Intervista a Franco Rella su "Figure del male"

a cura della redazione di www.feltrinelli.it

Note sul libro

Cosa significa scrivere un libro sul male?
Come hai pensato di poterlo circoscrivere, di poterlo esprimere?

Scrivere non è soltanto, e forse non lo è nemmeno in prima istanza, comunicare idee o fatti. È molto di più. È cercare di dare forma alla domanda di senso che emerge dal nostro rapporto con il mondo: con le cose e gli esseri che abitano il mondo. Ho affrontato la questione del male come essa emerge dal "mio" rapporto con il reale intrecciandola con le riflessioni che su questo tema sono state fatte nel corso della nostra cultura. E qui è nato subito un problema. Come mettere "in trama" i vari punti di vista che inevitabilmente si presentano di fronte a questo problema? Il male è vissuto come sofferenza, come malvagità, certo, ma questo non basta. È necessario tener presente come diversamente queste dimensioni sono vissute e comprese a seconda delle diverse opzioni etiche e intellettuali che sono via via in gioco.

Per questo nel primo capitolo ho dato corpo a diverse prospettive in tre diversi personaggi, che affrontano dialogando il problema da un punto di vista legato alla razionalità filosofica, da punto di vista connesso a una visione in qualche modo religiosa, e infine dal punto di vista di un testimone che dà conto del male come di una propria inaggirabile esperienza.
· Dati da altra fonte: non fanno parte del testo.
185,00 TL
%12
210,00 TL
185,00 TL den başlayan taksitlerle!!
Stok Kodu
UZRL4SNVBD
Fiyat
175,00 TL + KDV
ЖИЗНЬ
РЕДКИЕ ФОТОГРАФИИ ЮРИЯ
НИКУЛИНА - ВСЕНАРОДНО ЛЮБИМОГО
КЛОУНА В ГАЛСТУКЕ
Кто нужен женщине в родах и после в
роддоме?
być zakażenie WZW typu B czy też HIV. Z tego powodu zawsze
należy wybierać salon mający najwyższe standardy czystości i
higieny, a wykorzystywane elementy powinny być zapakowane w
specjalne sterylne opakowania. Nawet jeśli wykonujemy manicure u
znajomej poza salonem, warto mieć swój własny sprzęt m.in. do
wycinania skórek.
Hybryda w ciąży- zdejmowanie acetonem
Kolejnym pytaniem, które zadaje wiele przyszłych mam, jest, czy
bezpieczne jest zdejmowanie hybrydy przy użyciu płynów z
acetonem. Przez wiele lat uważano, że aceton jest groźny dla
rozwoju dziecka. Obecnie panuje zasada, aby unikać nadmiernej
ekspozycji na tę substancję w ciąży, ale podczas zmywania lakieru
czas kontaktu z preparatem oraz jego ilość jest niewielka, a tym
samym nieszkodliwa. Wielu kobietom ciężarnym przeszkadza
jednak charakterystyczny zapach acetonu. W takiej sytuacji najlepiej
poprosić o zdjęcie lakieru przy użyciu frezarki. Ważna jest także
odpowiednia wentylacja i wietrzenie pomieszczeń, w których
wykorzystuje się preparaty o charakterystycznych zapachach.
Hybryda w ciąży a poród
Il discorso si è dipanato poi in una serie di capitoli che affrontano il male come sofferenza, come assenza di bene, come banalità. Ho cercato di interrogare l’orrore di Auschwitz, e il male più sottile della noia, per calarmi poi in quello che Montale chiama "il male di vivere", quello che avvertiamo quasi ad ogni respiro mentre procediamo nel mondo e nelle nostre relazioni o quando, invece, entriamo in noi, nei nostri labirinti interiori. Alla fine ho affrontato anche il male che è implicito nello scrivere stesso, in quella dose di egoismo e di narcisismo che esso sempre comporta.

 

Nell’epilogo si parla infine anche dell’orrore dell’11 settembre
e di quello che a quell’evento ha fatto seguito.
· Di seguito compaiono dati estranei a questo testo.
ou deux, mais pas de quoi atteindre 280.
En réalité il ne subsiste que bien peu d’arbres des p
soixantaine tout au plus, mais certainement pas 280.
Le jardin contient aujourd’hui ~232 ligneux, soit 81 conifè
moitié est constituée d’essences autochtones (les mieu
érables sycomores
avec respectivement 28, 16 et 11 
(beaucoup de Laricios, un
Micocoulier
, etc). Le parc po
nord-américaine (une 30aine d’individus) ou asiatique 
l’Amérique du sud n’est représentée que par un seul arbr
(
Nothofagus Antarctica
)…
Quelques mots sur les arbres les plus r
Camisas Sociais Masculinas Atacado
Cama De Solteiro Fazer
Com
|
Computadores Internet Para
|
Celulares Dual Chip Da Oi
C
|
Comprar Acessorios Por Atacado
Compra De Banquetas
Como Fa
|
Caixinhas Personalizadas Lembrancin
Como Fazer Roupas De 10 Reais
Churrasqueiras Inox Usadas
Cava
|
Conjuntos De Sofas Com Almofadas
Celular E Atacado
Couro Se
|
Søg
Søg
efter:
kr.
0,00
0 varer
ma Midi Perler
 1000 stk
Ma i personaggi che avevo creato e messo in scena all’inizio non mi hanno abbandonato. Mi hanno seguito lungo tutto il mio percorso, e sono via via riemersi con la loro voce per dire quello che il saggio, nel suo andamento più argomentativo, rischiava di lasciare ai margini. Alla fine, quando ho deciso di chiudere il libro è quasi con dolore che li ho lasciati andare: facevano ormai parte di me, facevano parte della storia che si era intessuta scrivendo.
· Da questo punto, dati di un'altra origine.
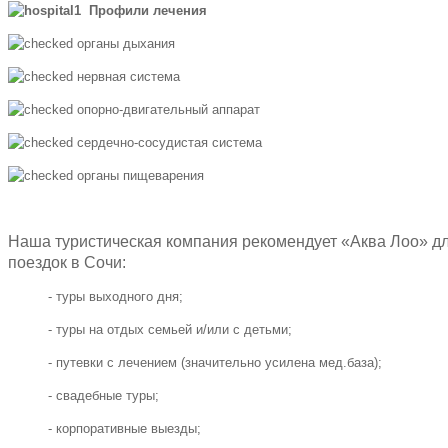
Профили лечения
органы дыхания
нервная система
опорно-двигательный аппарат
сердечно-сосудистая система
органы пищеварения
Наша туристическая компания рекомендует «Аква Лоо» д
поездок в Сочи:
- туры выходного дня;
- туры на отдых семьей и/или с детьми;
- путевки с лечением (значительно усилена мед.база);
- свадебные туры;
- корпоративные выезды;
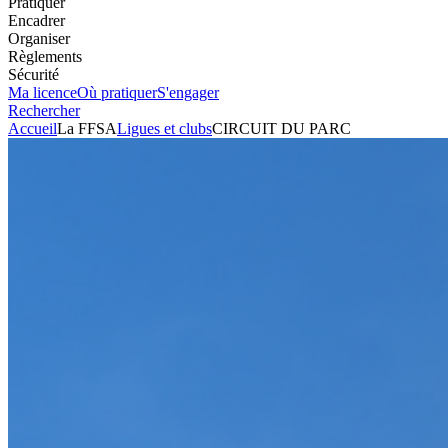
Pratiquer
Encadrer
Organiser
Règlements
Sécurité
Ma licence
Où pratiquer
S'engager
Rechercher
Accueil
La FFSA
Ligues et clubs
CIRCUIT DU PARC
Karting
Club
CIRCUIT DU PARC
Président
JEAN-LUC MANCEL
Voir l'itinéraire
Les Prés Bas
50870
STE PIENCE
+33233585034
Envoyer un mail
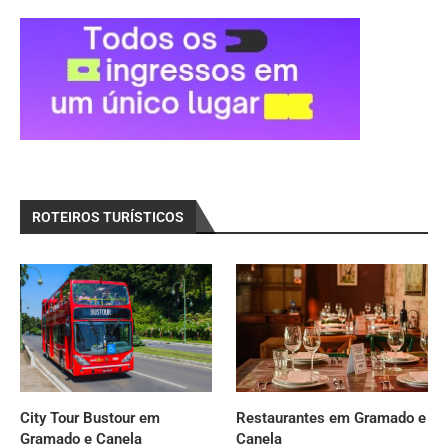
ROTEIROS TURÍSTICOS
City Tour Bustour em
Restaurantes em Gramado e
Gramado e Canela
Canela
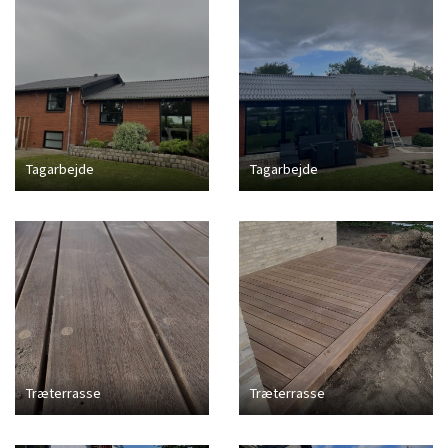
Tagarbejde
Tagarbejde
Træterrasse
Træterrasse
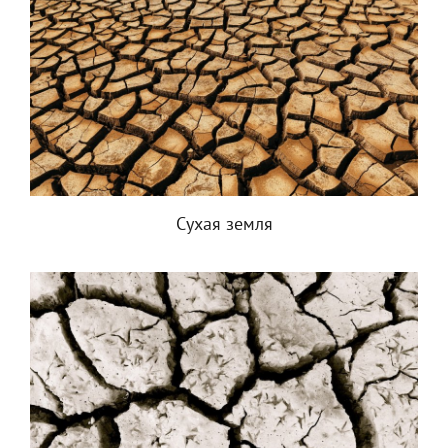
Сухая земля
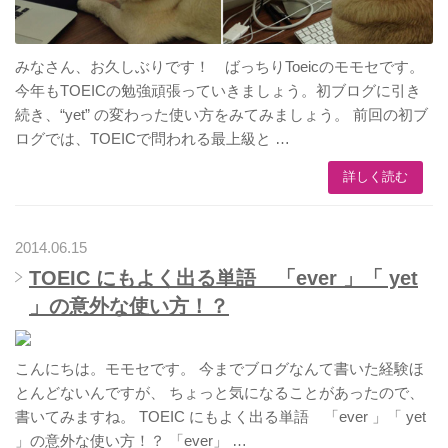
みなさん、お久しぶりです！ ばっちりToeicのモモセです。
今年もTOEICの勉強頑張っていきましょう。初ブログに引き
続き、“yet” の変わった使い方をみてみましょう。 前回の初ブ
ログでは、TOEICで問われる最上級と …
詳しく読む
2014.06.15
TOEIC にもよく出る単語 「ever 」「 yet
」の意外な使い方！？
こんにちは。モモセです。 今までブログなんて書いた経験ほ
とんどないんですが、 ちょっと気になることがあったので、
書いてみますね。 TOEIC にもよく出る単語 「ever 」「 yet
」の意外な使い方！？ 「ever」 …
L’esito di tutto è un libro forse inconsueto. Ma è il libro, tra quelli che ho scritto finora, che più ho amato e che continuo ad amare, perché mi pare di essere riuscito in esso a dare una visione complessa e problematica del problema, ma al tempo stesso di essere riuscito a partecipare al lettore il senso non solo di un pensiero ma di una esperienza. Di aver fatto appello ad esso come a un amico, o a un fratello, o ancora più come a un complice.